WHAT TO PRODUCE: Where a picture appears, leave it out, and print the rest of the records as they are.

[Structured pose outputs]
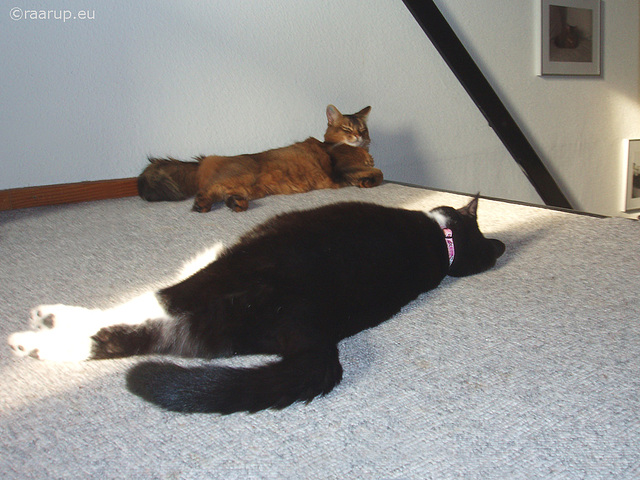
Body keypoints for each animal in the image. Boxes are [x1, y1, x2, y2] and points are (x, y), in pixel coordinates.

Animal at [7, 195, 502, 412]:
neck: (441, 244)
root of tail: (309, 322)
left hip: (219, 282)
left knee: (132, 319)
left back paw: (37, 333)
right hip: (217, 327)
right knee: (134, 338)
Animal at [137, 106, 382, 213]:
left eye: (363, 129)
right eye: (347, 128)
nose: (359, 136)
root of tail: (206, 160)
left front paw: (364, 181)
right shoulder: (343, 168)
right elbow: (379, 173)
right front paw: (367, 181)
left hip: (253, 188)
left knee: (224, 193)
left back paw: (235, 203)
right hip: (245, 177)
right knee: (209, 190)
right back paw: (203, 205)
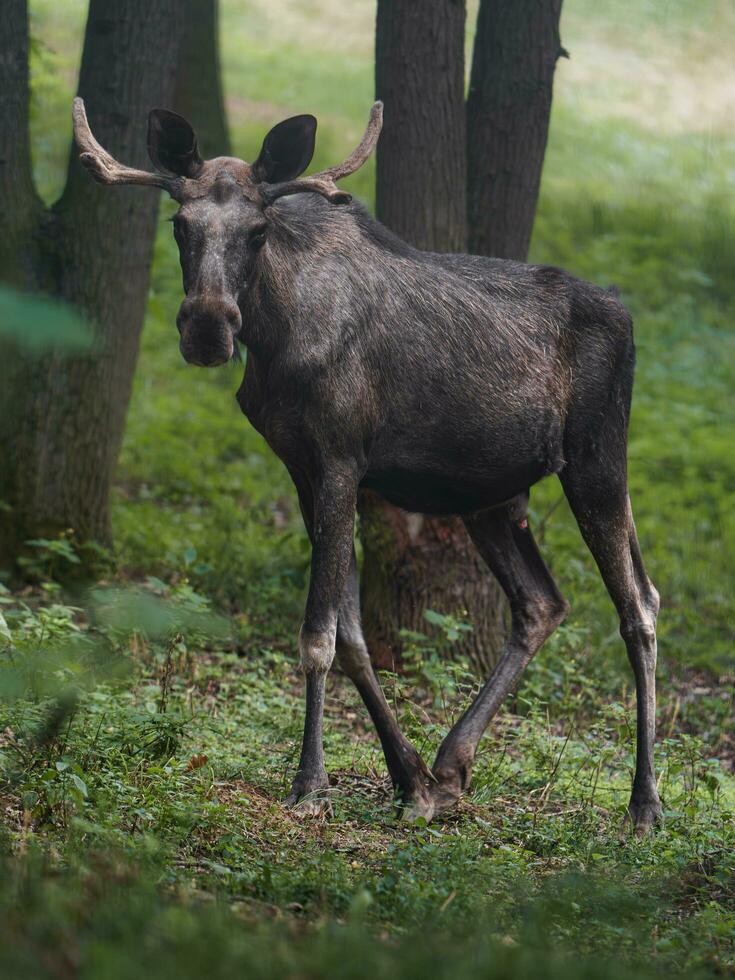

EXERCISE SOLUTION:
Body keypoints for each animal in the image. Boxes are [x1, y1, x2, y2] and points are (x, y), in pixel coordinates.

Animal at [7, 195, 502, 412]:
neck: (441, 244)
root of tail: (309, 322)
left hip: (219, 282)
left knee: (132, 319)
left back paw: (37, 333)
right hip: (217, 327)
right knee: (134, 338)
Animal at [137, 106, 382, 213]:
left eye: (363, 129)
right eye: (347, 128)
nose: (359, 136)
root of tail: (206, 160)
left front paw: (364, 181)
right shoulder: (343, 168)
right elbow: (379, 173)
right front paw: (367, 181)
left hip: (253, 188)
left knee: (224, 193)
left back paw: (235, 203)
right hip: (245, 177)
right knee: (209, 190)
right back paw: (203, 205)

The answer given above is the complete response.